Methods
The Office of Clinical Systems Development and Evaluation (CSDE–10E2A) produces a weekly CAN Score Report to help identify the highest-risk patients in a primary care panel or cohort. CAN scores range from 0 (lowest risk) to 99 (highest risk), indicating how likely a patient is to experience hospitalization or death compared with other VA patients. CAN scores are calculated with statistical prediction models that use data elements from the following Corporate Data Warehouse (CDW) domains: demographics, health care utilization, laboratory tests, medical conditions, medications, and vital signs (eAppendix available online at 10.12788/fp.0385).
The CAN Score Report is generated weekly and stored on a CDW server. A patient will receive all 6 distinct CAN scores if they are: (1) assigned to a primary care PACT on the risk date; (2) a veteran; (3) not hospitalized in a VA facility on the risk date; and (4) alive as of the risk date. New to CAN 2.5 is that patients who meet criteria 1, 2, and 4 but are hospitalized in a VA facility on the risk date will receive CAN scores for the 1-year and 90-day mortality models.
Utilizing VA Informatics and Computing Infrastructure (VA HSR RES 13-457, US Department of Veterans Affairs [2008]), we obtained 2 lists of veterans aged 70 to 75 years on February 8, 2019, with a calculated CAN score of ≥ 75 for 1-year mortality and 1-year hospitalization on that date. A veteran with a CAN score of ≥ 75 is likely to be prefrail or frail.9,10 Veterans who did not have a corresponding calculated CAN score on February 7, 2020, and February 12, 2021, were excluded. COVID-19 was declared a public health emergency in the United States on January 31, 2020, and the World Health Organization declared COVID-19 a pandemic on March 11, 2020.17 We picked February 7, 2020, within this time frame and without any other special significance. We picked additional CAN score calculation dates approximately 1 year prior and 1 year after this date. Veterans had to be alive on February 12, 2021, (the last date of the CAN score) to be included in the cohorts.
Statistical Analyses
The difference in CAN score from one year to the next was calculated for each patient. The difference between 2019 and 2020 was compared with the difference between 2020 to 2021 using a paired t test. Yearly CAN score values were analyzed using repeated measures analysis of variance. The number of patients that showed an increase in CAN score (ie, increased risk of either mortality or hospitalization within the year) or a decrease (lower risk) was compared using the χ2 test.
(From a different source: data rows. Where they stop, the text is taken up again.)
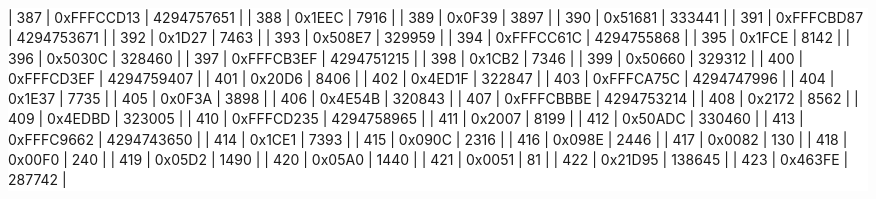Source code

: |     387 | 0xFFFCCD13  |  4294757651 |
|     388 | 0x1EEC      |        7916 |
|     389 | 0x0F39      |        3897 |
|     390 | 0x51681     |      333441 |
|     391 | 0xFFFCBD87  |  4294753671 |
|     392 | 0x1D27      |        7463 |
|     393 | 0x508E7     |      329959 |
|     394 | 0xFFFCC61C  |  4294755868 |
|     395 | 0x1FCE      |        8142 |
|     396 | 0x5030C     |      328460 |
|     397 | 0xFFFCB3EF  |  4294751215 |
|     398 | 0x1CB2      |        7346 |
|     399 | 0x50660     |      329312 |
|     400 | 0xFFFCD3EF  |  4294759407 |
|     401 | 0x20D6      |        8406 |
|     402 | 0x4ED1F     |      322847 |
|     403 | 0xFFFCA75C  |  4294747996 |
|     404 | 0x1E37      |        7735 |
|     405 | 0x0F3A      |        3898 |
|     406 | 0x4E54B     |      320843 |
|     407 | 0xFFFCBBBE  |  4294753214 |
|     408 | 0x2172      |        8562 |
|     409 | 0x4EDBD     |      323005 |
|     410 | 0xFFFCD235  |  4294758965 |
|     411 | 0x2007      |        8199 |
|     412 | 0x50ADC     |      330460 |
|     413 | 0xFFFC9662  |  4294743650 |
|     414 | 0x1CE1      |        7393 |
|     415 | 0x090C      |        2316 |
|     416 | 0x098E      |        2446 |
|     417 | 0x0082      |         130 |
|     418 | 0x00F0      |         240 |
|     419 | 0x05D2      |        1490 |
|     420 | 0x05A0      |        1440 |
|     421 | 0x0051      |          81 |
|     422 | 0x21D95     |      138645 |
|     423 | 0x463FE     |      287742 |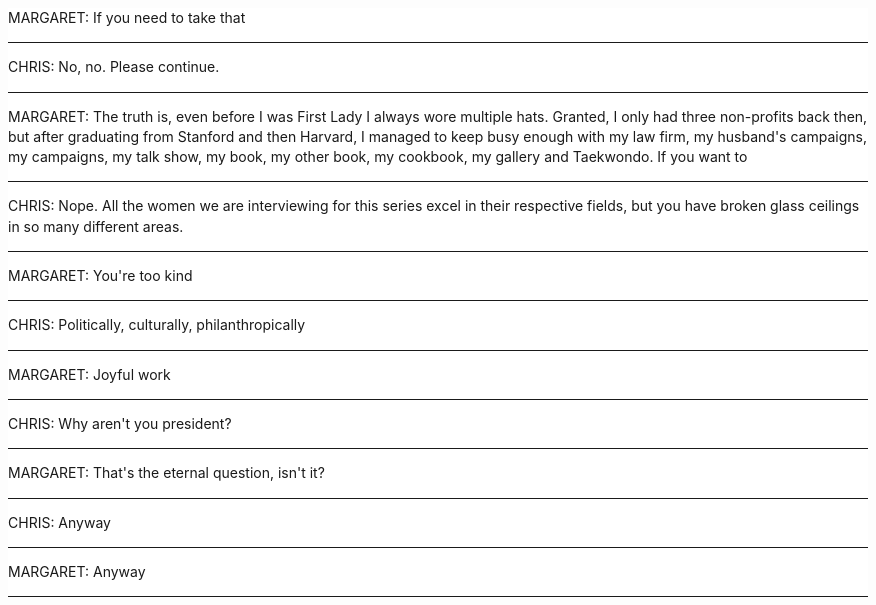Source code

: 
MARGARET: 
If you need to take that 

---

CHRIS: 
No, no. Please continue.

---

MARGARET: 
The truth is, even before I was First Lady I always wore multiple hats. Granted, I only had three non-profits back then, but after graduating from Stanford and then Harvard, I managed to keep busy enough with my law firm, my husband's campaigns, my campaigns, my talk show, my book, my other book, my cookbook, my gallery and Taekwondo. If you want to



---

CHRIS: 
Nope. All the women we are interviewing for this series excel in their respective fields, but you have broken glass ceilings in so many different areas.

---

MARGARET: 
You're too kind

---

CHRIS: 
Politically, culturally, philanthropically

---

MARGARET: 
Joyful work

---

CHRIS: 
Why aren't you president?

---

MARGARET: 
That's the eternal question, isn't it?

---

CHRIS: 
Anyway

---

MARGARET: 
Anyway

---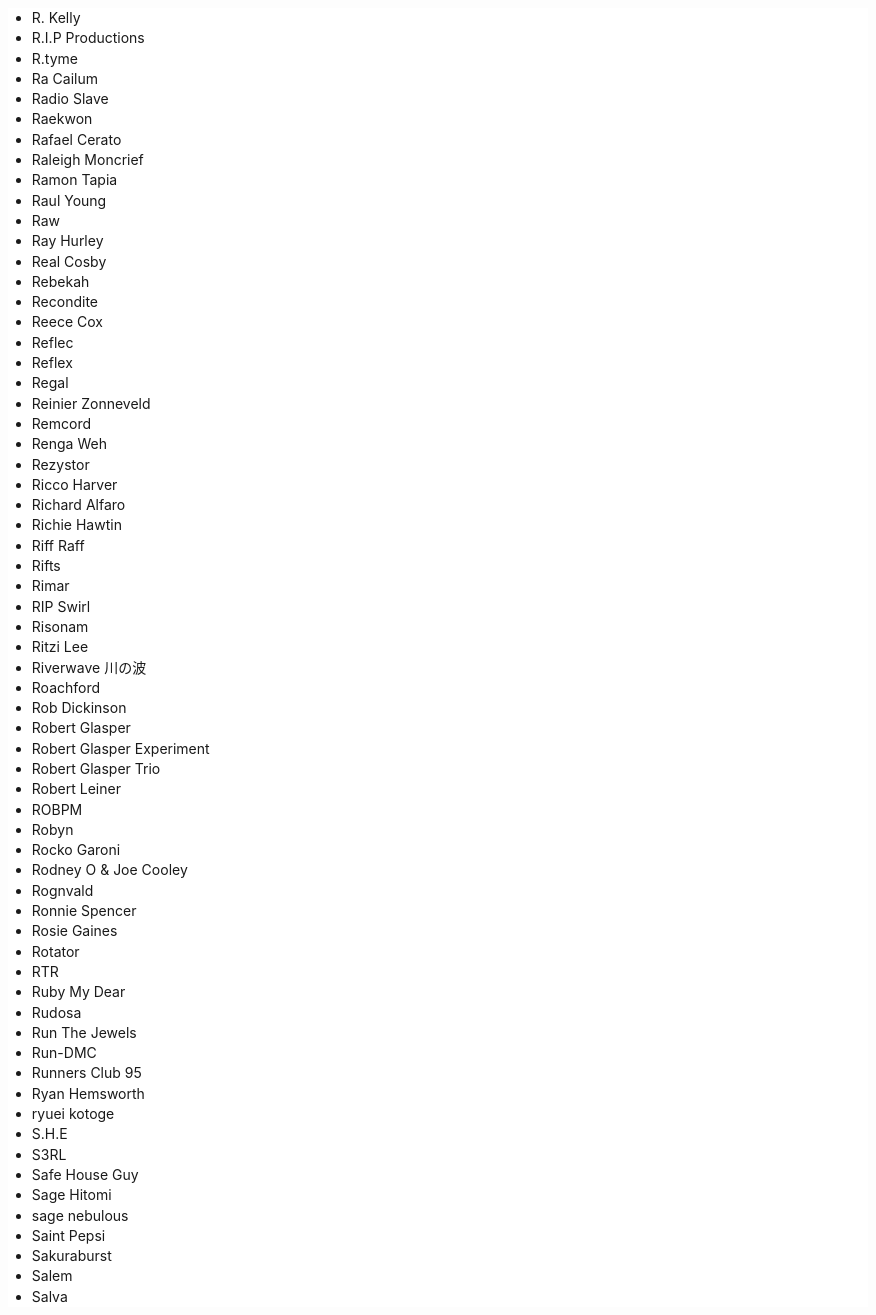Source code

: - R. Kelly
- R.I.P Productions
- R.tyme
- Ra Cailum
- Radio Slave
- Raekwon
- Rafael Cerato
- Raleigh Moncrief
- Ramon Tapia
- Raul Young
- Raw
- Ray Hurley
- Real Cosby
- Rebekah
- Recondite
- Reece Cox
- Reflec
- Reflex
- Regal
- Reinier Zonneveld
- Remcord
- Renga Weh
- Rezystor
- Ricco Harver
- Richard Alfaro
- Richie Hawtin
- Riff Raff
- Rifts
- Rimar
- RIP Swirl
- Risonam
- Ritzi Lee
- Riverwave 川の波
- Roachford
- Rob Dickinson
- Robert Glasper
- Robert Glasper Experiment
- Robert Glasper Trio
- Robert Leiner
- ROBPM
- Robyn
- Rocko Garoni
- Rodney O & Joe Cooley
- Rognvald
- Ronnie Spencer
- Rosie Gaines
- Rotator
- RTR
- Ruby My Dear
- Rudosa
- Run The Jewels
- Run-DMC
- Runners Club 95
- Ryan Hemsworth
- ryuei kotoge
- S.H.E
- S3RL
- Safe House Guy
- Sage Hitomi
- sage nebulous
- Saint Pepsi
- Sakuraburst
- Salem
- Salva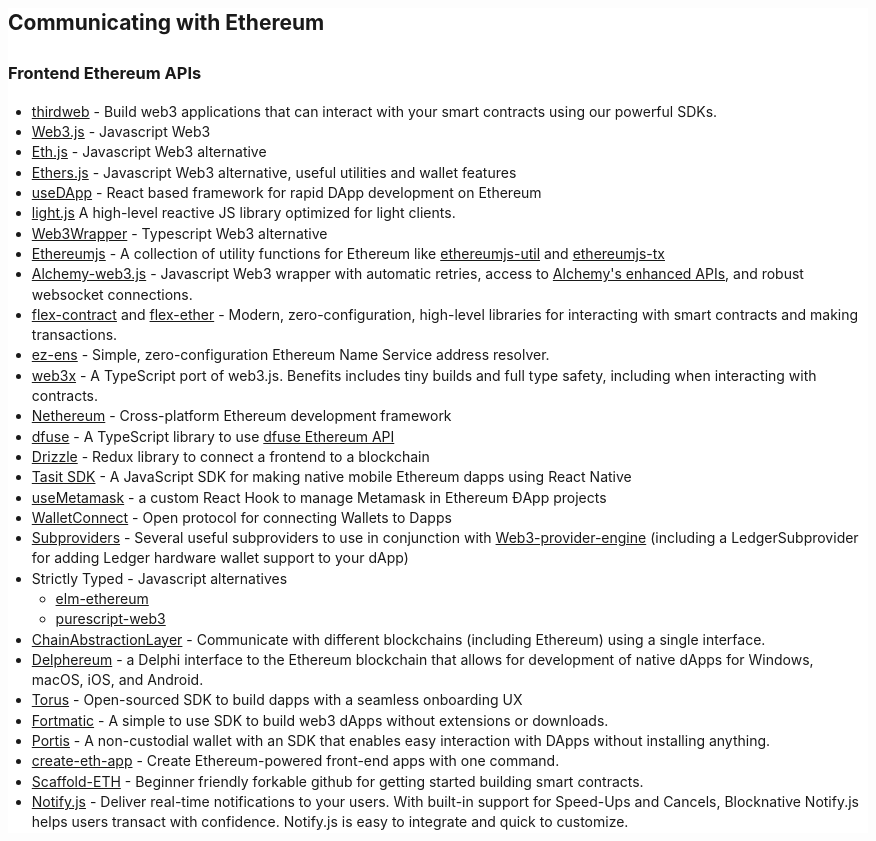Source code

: ## Communicating with Ethereum

### Frontend Ethereum APIs

- [thirdweb](https://thirdweb.com) - Build web3 applications that can interact with your smart contracts using our powerful SDKs.
- [Web3.js](https://github.com/ethereum/web3.js/) - Javascript Web3
- [Eth.js](https://github.com/ethjs) - Javascript Web3 alternative
- [Ethers.js](https://github.com/ethers-io/ethers.js/) - Javascript Web3 alternative, useful utilities and wallet features
- [useDApp](https://usedapp.io) - React based framework for rapid DApp development on Ethereum
- [light.js](https://github.com/paritytech/js-libs/tree/master/packages/light.js) A high-level reactive JS library optimized for light clients.
- [Web3Wrapper](https://github.com/0xProject/0x-monorepo/tree/development/packages/web3-wrapper) - Typescript Web3 alternative
- [Ethereumjs](https://github.com/ethereumjs/) - A collection of utility functions for Ethereum like [ethereumjs-util](https://github.com/ethereumjs/ethereumjs-util) and [ethereumjs-tx](https://github.com/ethereumjs/ethereumjs-tx)
- [Alchemy-web3.js](https://github.com/alchemyplatform/alchemy-web3) - Javascript Web3 wrapper with automatic retries, access to [Alchemy's enhanced APIs](https://docs.alchemyapi.io/documentation/alchemy-web3/enhanced-web3-api), and robust websocket connections.
- [flex-contract](https://github.com/merklejerk/flex-contract) and [flex-ether](https://github.com/merklejerk/flex-ether) - Modern, zero-configuration, high-level libraries for interacting with smart contracts and making transactions.
- [ez-ens](https://github.com/merklejerk/ez-ens) - Simple, zero-configuration Ethereum Name Service address resolver.
- [web3x](https://github.com/xf00f/web3x) - A TypeScript port of web3.js. Benefits includes tiny builds and full type safety, including when interacting with contracts.
- [Nethereum](https://github.com/Nethereum/) - Cross-platform Ethereum development framework
- [dfuse](https://github.com/dfuse-io/client-js) - A TypeScript library to use [dfuse Ethereum API](https://dfuse.io)
- [Drizzle](https://github.com/truffle-box/drizzle-box) - Redux library to connect a frontend to a blockchain
- [Tasit SDK](https://github.com/tasitlabs/tasitsdk) - A JavaScript SDK for making native mobile Ethereum dapps using React Native
- [useMetamask](https://github.com/mdtanrikulu/use-metamask) - a custom React Hook to manage Metamask in Ethereum ĐApp projects
- [WalletConnect](https://walletconnect.org/) - Open protocol for connecting Wallets to Dapps
- [Subproviders](https://0x.org/docs/tools/subproviders) - Several useful subproviders to use in conjunction with [Web3-provider-engine](https://github.com/MetaMask/web3-provider-engine) (including a LedgerSubprovider for adding Ledger hardware wallet support to your dApp)
- Strictly Typed - Javascript alternatives
  - [elm-ethereum](https://github.com/cmditch/elm-ethereum)
  - [purescript-web3](https://github.com/f-o-a-m/purescript-web3)
- [ChainAbstractionLayer](https://github.com/liquality/chainabstractionlayer) - Communicate with different blockchains (including Ethereum) using a single interface.
- [Delphereum](https://github.com/svanas/delphereum) - a Delphi interface to the Ethereum blockchain that allows for development of native dApps for Windows, macOS, iOS, and Android.
- [Torus](https://tor.us/) - Open-sourced SDK to build dapps with a seamless onboarding UX
- [Fortmatic](https://fortmatic.com/) - A simple to use SDK to build web3 dApps without extensions or downloads.
- [Portis](https://portis.io/) - A non-custodial wallet with an SDK that enables easy interaction with DApps without installing anything.
- [create-eth-app](https://github.com/paulrberg/create-eth-app) - Create Ethereum-powered front-end apps with one command.
- [Scaffold-ETH](https://github.com/austintgriffith/scaffold-eth) - Beginner friendly forkable github for getting started building smart contracts.
- [Notify.js](https://blocknative.com/notify) - Deliver real-time notifications to your users. With built-in support for Speed-Ups and Cancels, Blocknative Notify.js helps users transact with confidence. Notify.js is easy to integrate and quick to customize.
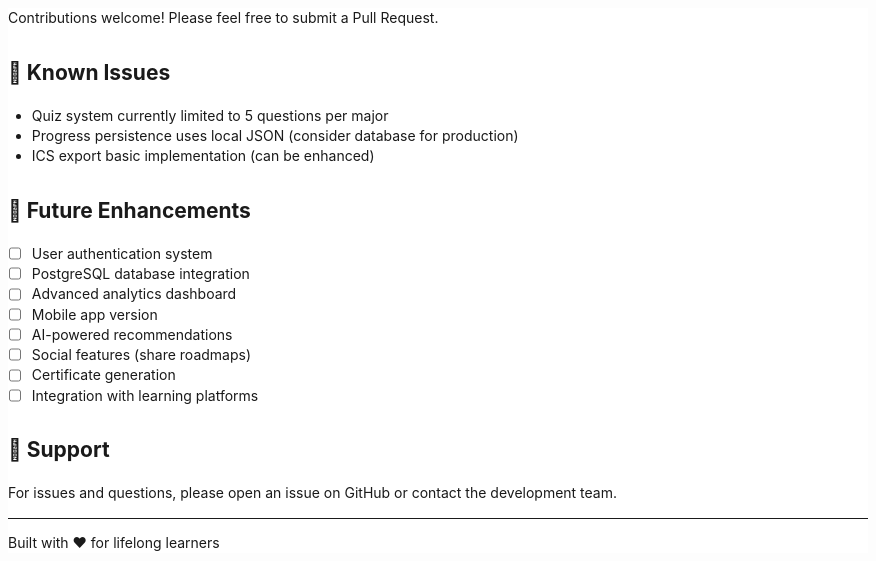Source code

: Contributions welcome! Please feel free to submit a Pull Request.

## 🐛 Known Issues

- Quiz system currently limited to 5 questions per major
- Progress persistence uses local JSON (consider database for production)
- ICS export basic implementation (can be enhanced)

## 🔮 Future Enhancements

- [ ] User authentication system
- [ ] PostgreSQL database integration
- [ ] Advanced analytics dashboard
- [ ] Mobile app version
- [ ] AI-powered recommendations
- [ ] Social features (share roadmaps)
- [ ] Certificate generation
- [ ] Integration with learning platforms

## 📧 Support

For issues and questions, please open an issue on GitHub or contact the development team.

---

Built with ❤️ for lifelong learners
IBM SPSS v26 and GraphPad Prism v18 were used for statistical analysis. P < .05 was considered statistically significant.
Results
There were 3538 veterans at PVAHCS who met the inclusion criteria and had a 1-year mortality CAN score ≥ 75 on February 8, 2019.
We excluded 6 veterans from the final analysis due to lack of 1-year mortality CAN score for 2020 or 2021. The final number included in the analysis was 3532 (Figure 1). The mean (SD) age was 71.8 (1.3) years. There were 3488 male (98.8%) and 44 female (1.2%) veterans represented (Table 1). Our data show a decrease in mean 1-year mortality CAN score in this subset of older frail veterans by 4.9 (95% CI, -5.3 to -4.5) in the year preceding the COVID-19 pandemic (Table 2). The 1-year mean mortality CAN score increased significantly by 0.2 (95% CI, -0.3 to 0.6; P < .0001 vs pre-COVID) in this same subset of patients after the first year of the COVID-19 pandemic (Figure 2). Mean CAN scores for 1-year mortality were 81.5 (95% CI, 81.2 to 81.7), 76.5 (95% CI, 76.1 to 77.0), and 76.7 (95% CI, 76.2 to 77.2) for 2019, 2020, and 2021, respectively.